僕には妻と娘がいる。
娘は小学1年だが、生まれつき心臓に持病があり、運動はもちろん、走る事も医者から禁じられている。
妻は運よく小学校の近くの会社で事務の仕事を見つけて働いている。
その会社からは、子供に何かあったらすぐに学校に行きなさいと言われていて、今まではそんな緊急事態は無かったが、僕も妻もとても感謝している。
ただ、娘が小学校に上がってからは、何かと面倒な行事や保護者同士の付き合い、そして娘に対する匿名の誹謗中傷もあって、妻は最近僕に対する小言が多くなってきた。

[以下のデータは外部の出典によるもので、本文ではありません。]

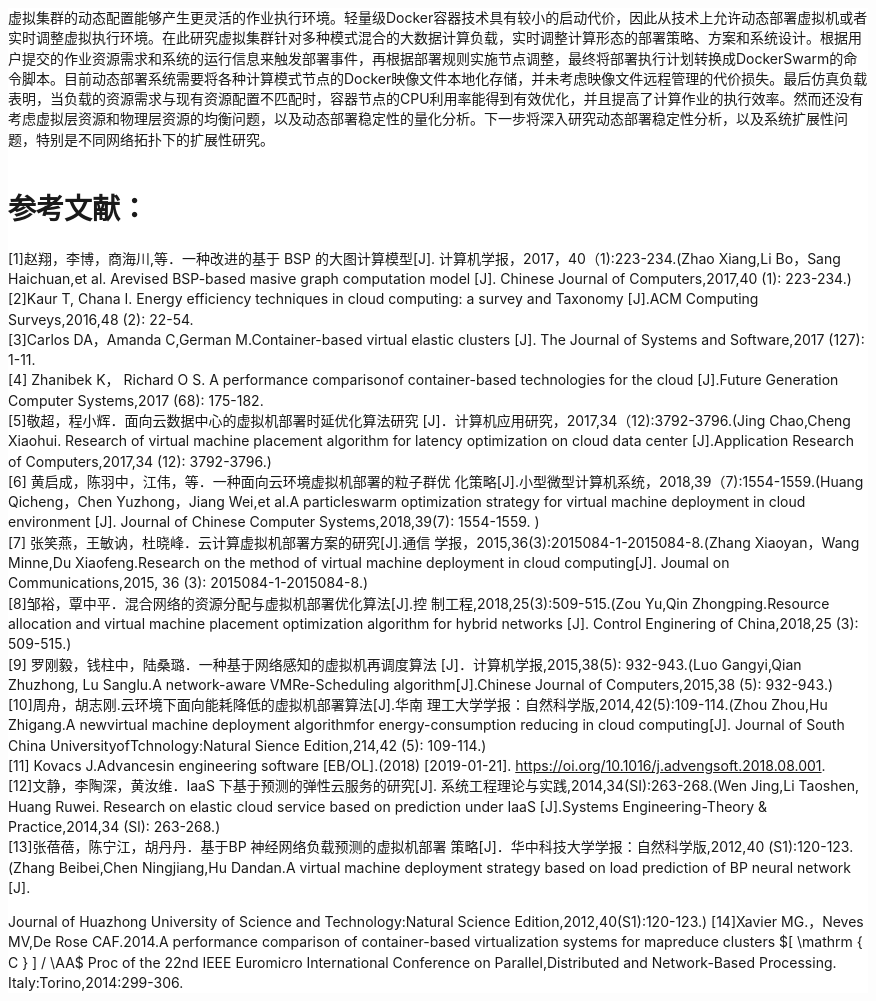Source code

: 虚拟集群的动态配置能够产生更灵活的作业执行环境。轻量级Docker容器技术具有较小的启动代价，因此从技术上允许动态部署虚拟机或者实时调整虚拟执行环境。在此研究虚拟集群针对多种模式混合的大数据计算负载，实时调整计算形态的部署策略、方案和系统设计。根据用户提交的作业资源需求和系统的运行信息来触发部署事件，再根据部署规则实施节点调整，最终将部署执行计划转换成DockerSwarm的命令脚本。目前动态部署系统需要将各种计算模式节点的Docker映像文件本地化存储，并未考虑映像文件远程管理的代价损失。最后仿真负载表明，当负载的资源需求与现有资源配置不匹配时，容器节点的CPU利用率能得到有效优化，并且提高了计算作业的执行效率。然而还没有考虑虚拟层资源和物理层资源的均衡问题，以及动态部署稳定性的量化分析。下一步将深入研究动态部署稳定性分析，以及系统扩展性问题，特别是不同网络拓扑下的扩展性研究。

# 参考文献：

[1]赵翔，李博，商海川,等．一种改进的基于 BSP 的大图计算模型[J]. 计算机学报，2017，40（1):223-234.(Zhao Xiang,Li Bo，Sang Haichuan,et al. Arevised BSP-based masive graph computation model [J]. Chinese Journal of Computers,2017,40 (1): 223-234.)   
[2]Kaur T, Chana I. Energy efficiency techniques in cloud computing: a survey and Taxonomy [J].ACM Computing Surveys,2016,48 (2): 22-54.   
[3]Carlos DA，Amanda C,German M.Container-based virtual elastic clusters [J]. The Journal of Systems and Software,2017 (127): 1-11.   
[4] Zhanibek K， Richard O S. A performance comparisonof container-based technologies for the cloud [J].Future Generation Computer Systems,2017 (68): 175-182.   
[5]敬超，程小辉．面向云数据中心的虚拟机部署时延优化算法研究 [J]．计算机应用研究，2017,34（12):3792-3796.(Jing Chao,Cheng Xiaohui. Research of virtual machine placement algorithm for latency optimization on cloud data center [J].Application Research of Computers,2017,34 (12): 3792-3796.)   
[6] 黄启成，陈羽中，江伟，等．一种面向云环境虚拟机部署的粒子群优 化策略[J].小型微型计算机系统，2018,39（7):1554-1559.(Huang Qicheng，Chen Yuzhong，Jiang Wei,et al.A particleswarm optimization strategy for virtual machine deployment in cloud environment [J]. Journal of Chinese Computer Systems,2018,39(7): 1554-1559. )   
[7] 张笑燕，王敏讷，杜晓峰．云计算虚拟机部署方案的研究[J].通信 学报，2015,36(3):2015084-1-2015084-8.(Zhang Xiaoyan，Wang Minne,Du Xiaofeng.Research on the method of virtual machine deployment in cloud computing[J]. Joumal on Communications,2015, 36 (3): 2015084-1-2015084-8.)   
[8]邹裕，覃中平．混合网络的资源分配与虚拟机部署优化算法[J].控 制工程,2018,25(3):509-515.(Zou Yu,Qin Zhongping.Resource allocation and virtual machine placement optimization algorithm for hybrid networks [J]. Control Enginering of China,2018,25 (3): 509-515.)   
[9] 罗刚毅，钱柱中，陆桑璐．一种基于网络感知的虚拟机再调度算法 [J]．计算机学报,2015,38(5): 932-943.(Luo Gangyi,Qian Zhuzhong, Lu Sanglu.A network-aware VMRe-Scheduling algorithm[J].Chinese Journal of Computers,2015,38 (5): 932-943.)   
[10]周舟，胡志刚.云环境下面向能耗降低的虚拟机部署算法[J].华南 理工大学学报：自然科学版,2014,42(5):109-114.(Zhou Zhou,Hu Zhigang.A newvirtual machine deployment algorithmfor energy-consumption reducing in cloud computing[J]. Journal of South China UniversityofTchnology:Natural Sience Edition,214,42 (5): 109-114.)   
[11] Kovacs J.Advancesin engineering software [EB/OL].(2018) [2019-01-21]. https://oi.org/10.1016/j.advengsoft.2018.08.001.   
[12]文静，李陶深，黄汝维．IaaS 下基于预测的弹性云服务的研究[J]. 系统工程理论与实践,2014,34(SI):263-268.(Wen Jing,Li Taoshen, Huang Ruwei. Research on elastic cloud service based on prediction under IaaS [J].Systems Engineering-Theory & Practice,2014,34 (Sl): 263-268.)   
[13]张蓓蓓，陈宁江，胡丹丹．基于BP 神经网络负载预测的虚拟机部署 策略[J]．华中科技大学学报：自然科学版,2012,40 (S1):120-123. (Zhang Beibei,Chen Ningjiang,Hu Dandan.A virtual machine deployment strategy based on load prediction of BP neural network [J].

Journal of Huazhong University of Science and Technology:Natural Science Edition,2012,40(S1):120-123.) [14]Xavier MG.，Neves MV,De Rose CAF.2014.A performance comparison of container-based virtualization systems for mapreduce clusters $[ \mathrm { C } ] / \AA$ Proc of the 22nd IEEE Euromicro International Conference on Parallel,Distributed and Network-Based Processing. Italy:Torino,2014:299-306.
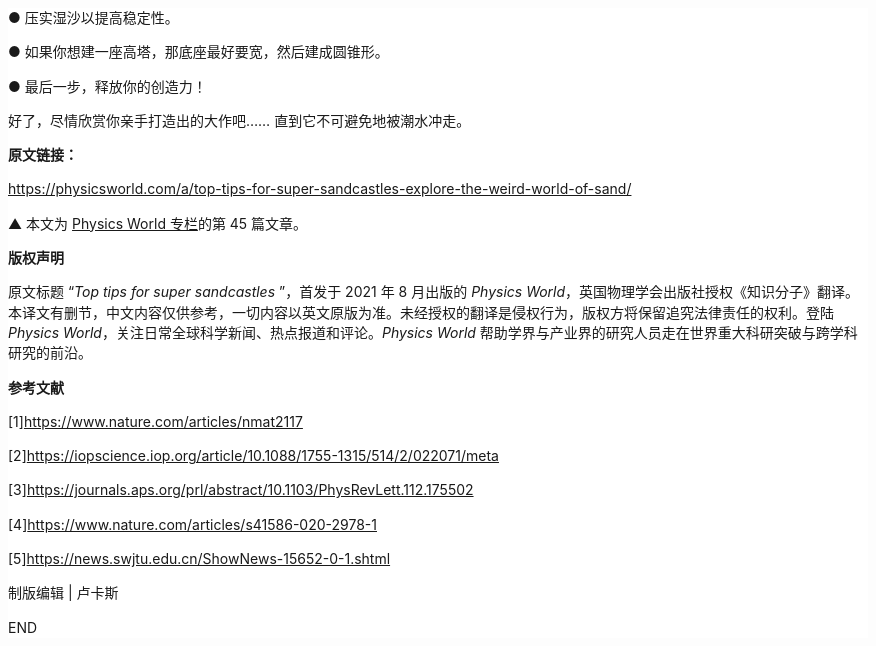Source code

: ● 压实湿沙以提高稳定性。

● 如果你想建一座高塔，那底座最好要宽，然后建成圆锥形。

● 最后一步，释放你的创造力！

好了，尽情欣赏你亲手打造出的大作吧…… 直到它不可避免地被潮水冲走。 

 **原文链接：**

https://physicsworld.com/a/top-tips-for-super-sandcastles-explore-the-weird-world-of-sand/

▲ 本文为 [Physics World 专栏](https://mp.weixin.qq.com/mp/appmsgalbum?action=getalbum&__biz=MzIyNDA2NTI4Mg==&scene=1&album_id=1448034376184463361&count=3&uin=&key=&devicetype=Windows+10+x64&version=63010043&lang=zh_CN&ascene=1&fontgear=2)的第 45 篇文章。

 **版权声明** 

原文标题 “_Top tips for super sandcastles_ ”，首发于 2021 年 8 月出版的 _Physics World_，英国物理学会出版社授权《知识分子》翻译。本译文有删节，中文内容仅供参考，一切内容以英文原版为准。未经授权的翻译是侵权行为，版权方将保留追究法律责任的权利。登陆 _Physics World_，关注日常全球科学新闻、热点报道和评论。_Physics World_ 帮助学界与产业界的研究人员走在世界重大科研突破与跨学科研究的前沿。

 **参考文献**

[1]https://www.nature.com/articles/nmat2117

[2]https://iopscience.iop.org/article/10.1088/1755-1315/514/2/022071/meta

[3]https://journals.aps.org/prl/abstract/10.1103/PhysRevLett.112.175502

[4]https://www.nature.com/articles/s41586-020-2978-1

[5]https://news.swjtu.edu.cn/ShowNews-15652-0-1.shtml

制版编辑 | 卢卡斯

END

「家の中はいつもきれいにしておいてって言ってるでしょ」
これぐらいならまだいい。
「保護者同士の大事な付き合いだからあなたは口を挟まないで」
「私が仕事であなたが休みの時ぐらいは、娘をドライブにでも連れてってあげてよ」
こんな感じで、お互いの行動に干渉し、うまくいかない時は妙にイライラしていた。
「でもあなた、車の運転は本当に気を付けてよ。前にも、国道を制限速度で走ってたら後ろからピッタリ付いてこられたでしょ?あれってあおり運転よね?」
「ああ、そんな事もあったね。でも自分だけの時はもっとひどいもんだよ。」
このところ、そんな会話が多くなり、お互いうまくいってない事は明らかだった。
「ああそうそう、今度の火曜日は小学校で避難訓練があるの。娘に何かあっても私はすぐに学校に行けるけど、あなたは念のために休みを取っておいて。」
「ああ、その日は多分休みが取れると思うよ。」
そんな会話でその日は終わった。
避難訓練の当日、僕は1日有休で、娘を学校へ送り届けた後は言わば自由行動だ。
避難訓練は昼の2時からだから、車で普段なかなか行けないような店に行ったり、少し遠くまで食事に行ったりして、それまでには小学校の近くに戻ってくればいい。
帰る途中の信号待ちのタイミングで妻から電話がかかってきた。
「あなた、早く戻ってきて!娘と今救急車で…!」
妻はとても慌てた様子で話していたから、電話を繋いだまますぐ横のコンビニへ車を停めた。
時計を見るとまだ2時になっていない。
「娘が初めての避難訓練で緊張してたみたいで、避難訓練の前に過呼吸みたいになって…念のため救急車を呼んでもらったの!」
「お、落ち着いて。今どこにいる?」
「救急車は…○○町の××通りを○○総合病院に向かってるわ!」
「わかった、○○総合病院だな!今向かうから!」
慌てるときほどゆっくり落ち着いて、というのが自論だから、一度電話を切り、いつもより慎重にコンビニから通りへと出た。
(総合病院ってここから2~3キロ先じゃなかったか?)
いつも通り制限速度いっぱいに、しかし今は慎重に運転しないといけないから、少し遅くてもいいくらいだと思い車を走らせていた。
通りは片道1車線で、追い抜くことはもちろん、追い抜かれる事も難しい。